What to produce
Your answer is the lines below, exactly, from the one that contains "M951 1031 973 1043 960 1068 937 1056Z" through the one that contains "M1195 1356 1219 1376 1196 1405 1171 1386Z", both included.
#### Source material
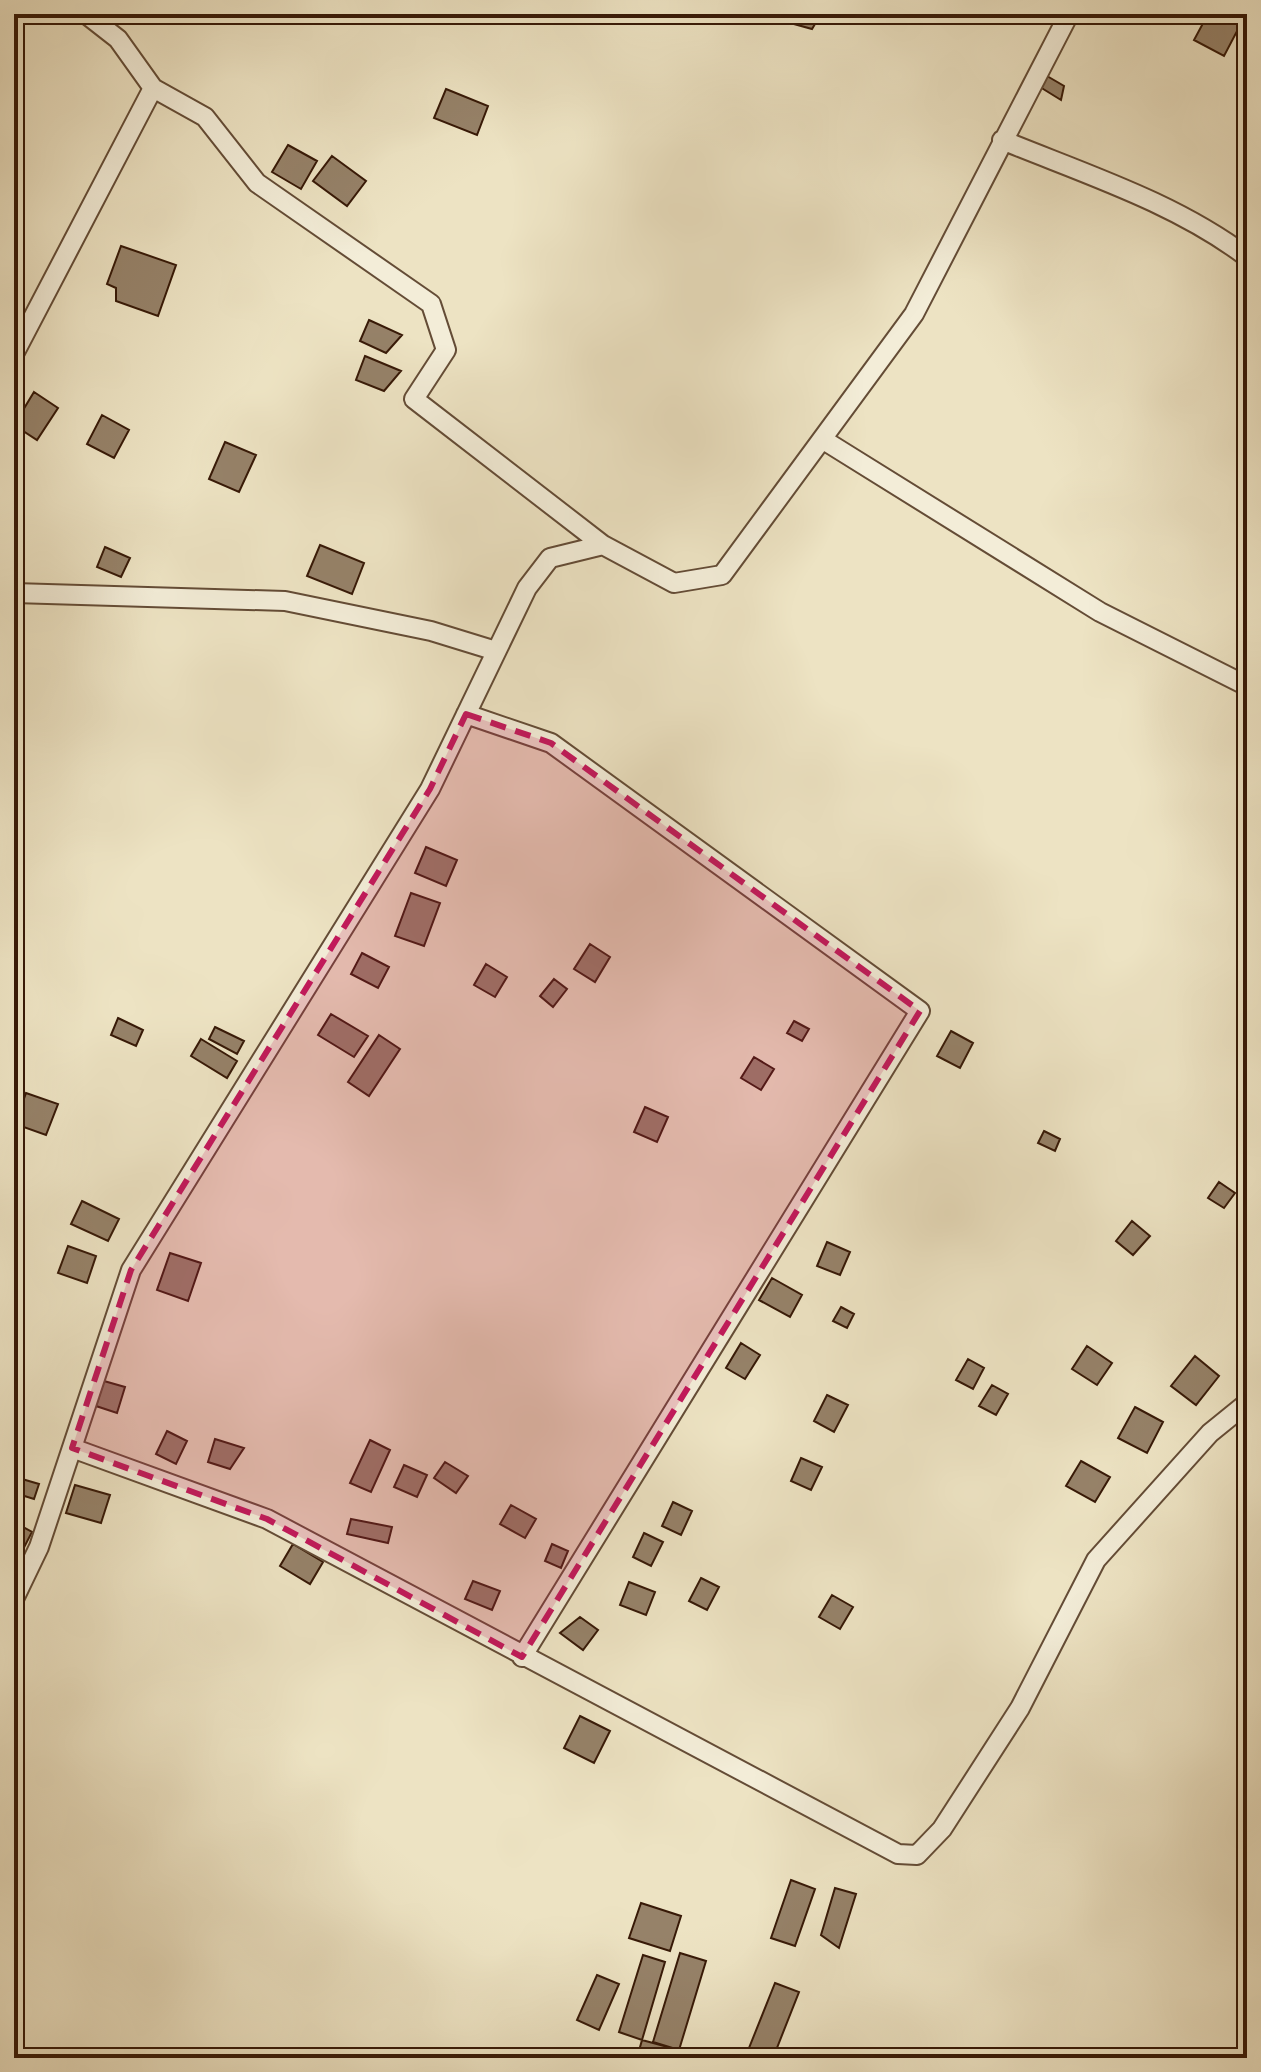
<svg xmlns="http://www.w3.org/2000/svg" width="1261" height="2072" font-family="Cardo,serif">
  <style>
    .building { fill: #968269; stroke: #371907; stroke-width: 2 }
    .lines { fill: none; stroke-linecap: round; stroke-linejoin: round }
    .minor-casing { stroke: #644c36; stroke-width: 22 }
    .minor { stroke: #f3edd8; stroke-width: 18 }
    .marked { fill: #c2185b; fill-opacity: 0.2; stroke: #c2185b; stroke-width: 6; stroke-dasharray: 16 10; stroke-linejoin: round }
  </style>
  <rect width="100%" height="100%" fill="#ede3c3"/>
  <filter id="stains"><feTurbulence type="fractalNoise" baseFrequency=".0025" numOctaves="4"/><feColorMatrix values="0 0 0 0 .2 0 0 0 0 .09 0 0 0 0 .02 0 0 0 .5 -.17"/></filter>
  <radialGradient id="worn" r=".72"><stop offset=".6" stop-color="#630" stop-opacity="0"/><stop offset="1" stop-color="#630" stop-opacity=".3"/></radialGradient>
  <path class="building" d="M758 14H821L812 29Z
    M1208 14 1245 16 1224 56 1194 40Z
    M1047 76 1064 86 1061 100 1040 87Z
    M446 89 488 106 477 135 434 118Z
    M288 145 317 161 301 189 272 172Z
    M332 156 366 181 347 206 313 181Z
    M121 246 176 265 158 316 116 301V288L107 284Z
    M369 320 402 335 386 353 360 341Z
    M365 356 401 371 384 391 356 380Z
    M34 392 58 408 37 440 14 425Z
    M102 415 129 430 114 458 87 444Z
    M225 442 256 455 239 492 209 479Z
    M320 545 364 563 352 594 307 576Z
    M105 547 130 558 121 577 97 567Z
    M426 847 457 860 446 886 415 873Z
    M411 893 440 903 424 946 395 936Z
    M590 944 610 957 595 982 574 969Z
    M362 953 389 967 378 988 351 974Z
    M486 964 507 977 495 997 474 985Z
    M554 979 567 989 553 1007 540 996Z
    M331 1014 368 1036 354 1057 318 1035Z
    M118 1018 143 1030 136 1046 111 1035Z
    M794 1021 809 1029 802 1041 787 1033Z
    M215 1027 244 1041 237 1054 209 1039Z
    M951 1031 973 1043 960 1068 937 1056Z
    M379 1035 400 1049 369 1096 348 1082Z
    M201 1039 237 1061 227 1078 191 1056Z
    M754 1057 774 1069 761 1090 741 1078Z
    M26 1093 58 1104 46 1135 15 1124Z
    M645 1107 668 1117 657 1142 634 1132Z
    M1044 1131 1060 1139 1055 1151 1038 1143Z
    M1219 1182 1235 1193 1224 1208 1208 1198Z
    M82 1201 119 1219 108 1241 71 1224Z
    M1132 1221 1150 1236 1133 1255 1116 1241Z
    M827 1242 850 1252 840 1275 817 1266Z
    M68 1246 96 1256 87 1283 58 1273Z
    M170 1253 201 1263 188 1301 157 1290Z
    M772 1278 802 1295 790 1317 759 1300Z
    M841 1307 854 1314 847 1328 833 1321Z
    M741 1343 760 1355 745 1379 726 1368Z
    M1087 1346 1112 1363 1097 1385 1072 1369Z
    M1195 1356 1219 1376 1196 1405 1171 1386Z
    M968 1359 984 1368 973 1389 956 1380Z
    M104 1381 125 1387 117 1413 96 1406Z
    M992 1385 1008 1394 996 1415 979 1406Z
    M827 1395 848 1405 834 1432 814 1421Z
    M1135 1407 1163 1422 1147 1453 1118 1438Z
    M167 1431 187 1441 176 1464 156 1454Z
    M215 1439 244 1448 230 1469 208 1462Z
    M370 1440 390 1450 371 1492 350 1483Z
    M801 1458 822 1467 811 1490 791 1481Z
    M1081 1461 1110 1477 1095 1502 1066 1486Z
    M445 1462 468 1476 456 1493 434 1478Z
    M404 1465 427 1475 417 1497 394 1487Z
    M22 1479 39 1484 34 1499 18 1494Z
    M75 1485 110 1495 101 1523 66 1513Z
    M673 1502 692 1511 681 1535 662 1526Z
    M511 1505 536 1519 525 1538 500 1524Z
    M351 1519 392 1527 388 1543 347 1534Z
    M14 1522 32 1532 17 1561 14 1560Z
    M644 1533 663 1542 651 1566 633 1557Z
    M293 1544 323 1562 310 1584 280 1566Z
    M552 1544 568 1551 561 1568 545 1561Z
    M701 1578 719 1587 707 1610 689 1601Z
    M473 1581 500 1591 492 1610 465 1599Z
    M629 1582 655 1592 646 1615 620 1605Z
    M832 1595 853 1607 840 1629 819 1617Z
    M580 1617 598 1630 583 1650 560 1633Z
    M580 1716 610 1731 594 1763 564 1748Z
    M791 1880 815 1889 795 1946 771 1938Z
    M835 1888 856 1894 839 1948 821 1935Z
    M641 1903 681 1916 670 1951 629 1938Z
    M680 1953 706 1961 679 2050 653 2042Z
    M643 1955 665 1962 642 2040 619 2032Z
    M597 1975 619 1984 599 2030 577 2020Z
    M775 1983 799 1992 773 2058H745Z
    M642 2040 679 2050 677 2058H637Z"/>
  <g class="lines">
    <defs>
      <path id="minor" d="M86 14 118 39 153 88 205 117 257 183 431 304 446 350 414 399 603 545
        M1002 140C1085 174 1176 203 1247 257
        M14 354 153 88
        M822 439 1100 612 1247 686
        M14 593 285 601 431 631 496 651
        M466 714 551 743 920 1011 522 1657
        M72 1448 267 1519 898 1854 917 1855 942 1829 1020 1708 1096 1560 1210 1433 1247 1403
        M14 1599 39 1547 131 1270 430 789 527 588 550 558 603 545 674 583 722 575 914 314 1069 14"/>
    </defs>
    <use href="#minor" class="minor-casing"/>
    <use href="#minor" class="minor"/>
  </g>
  <path class="marked" d="M466 714 551 743 920 1011 522 1657 267 1519 72 1448 131 1270 430 789Z"/>
  <rect width="1261" height="2072" fill="none" stroke="#ede3c3" stroke-width="48"/>
  <rect x="16" y="16" width="1229" height="2040" fill="none" stroke="#371907" stroke-width="4"/>
  <rect x="24" y="24" width="1213" height="2024" fill="none" stroke="#371907" stroke-width="2"/>
  <rect width="100%" height="100%" filter="url(#stains)"/>
  <rect width="100%" height="100%" fill="url(#worn)"/>
</svg>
########
Response to the exercise
    M951 1031 973 1043 960 1068 937 1056Z
    M379 1035 400 1049 369 1096 348 1082Z
    M201 1039 237 1061 227 1078 191 1056Z
    M754 1057 774 1069 761 1090 741 1078Z
    M26 1093 58 1104 46 1135 15 1124Z
    M645 1107 668 1117 657 1142 634 1132Z
    M1044 1131 1060 1139 1055 1151 1038 1143Z
    M1219 1182 1235 1193 1224 1208 1208 1198Z
    M82 1201 119 1219 108 1241 71 1224Z
    M1132 1221 1150 1236 1133 1255 1116 1241Z
    M827 1242 850 1252 840 1275 817 1266Z
    M68 1246 96 1256 87 1283 58 1273Z
    M170 1253 201 1263 188 1301 157 1290Z
    M772 1278 802 1295 790 1317 759 1300Z
    M841 1307 854 1314 847 1328 833 1321Z
    M741 1343 760 1355 745 1379 726 1368Z
    M1087 1346 1112 1363 1097 1385 1072 1369Z
    M1195 1356 1219 1376 1196 1405 1171 1386Z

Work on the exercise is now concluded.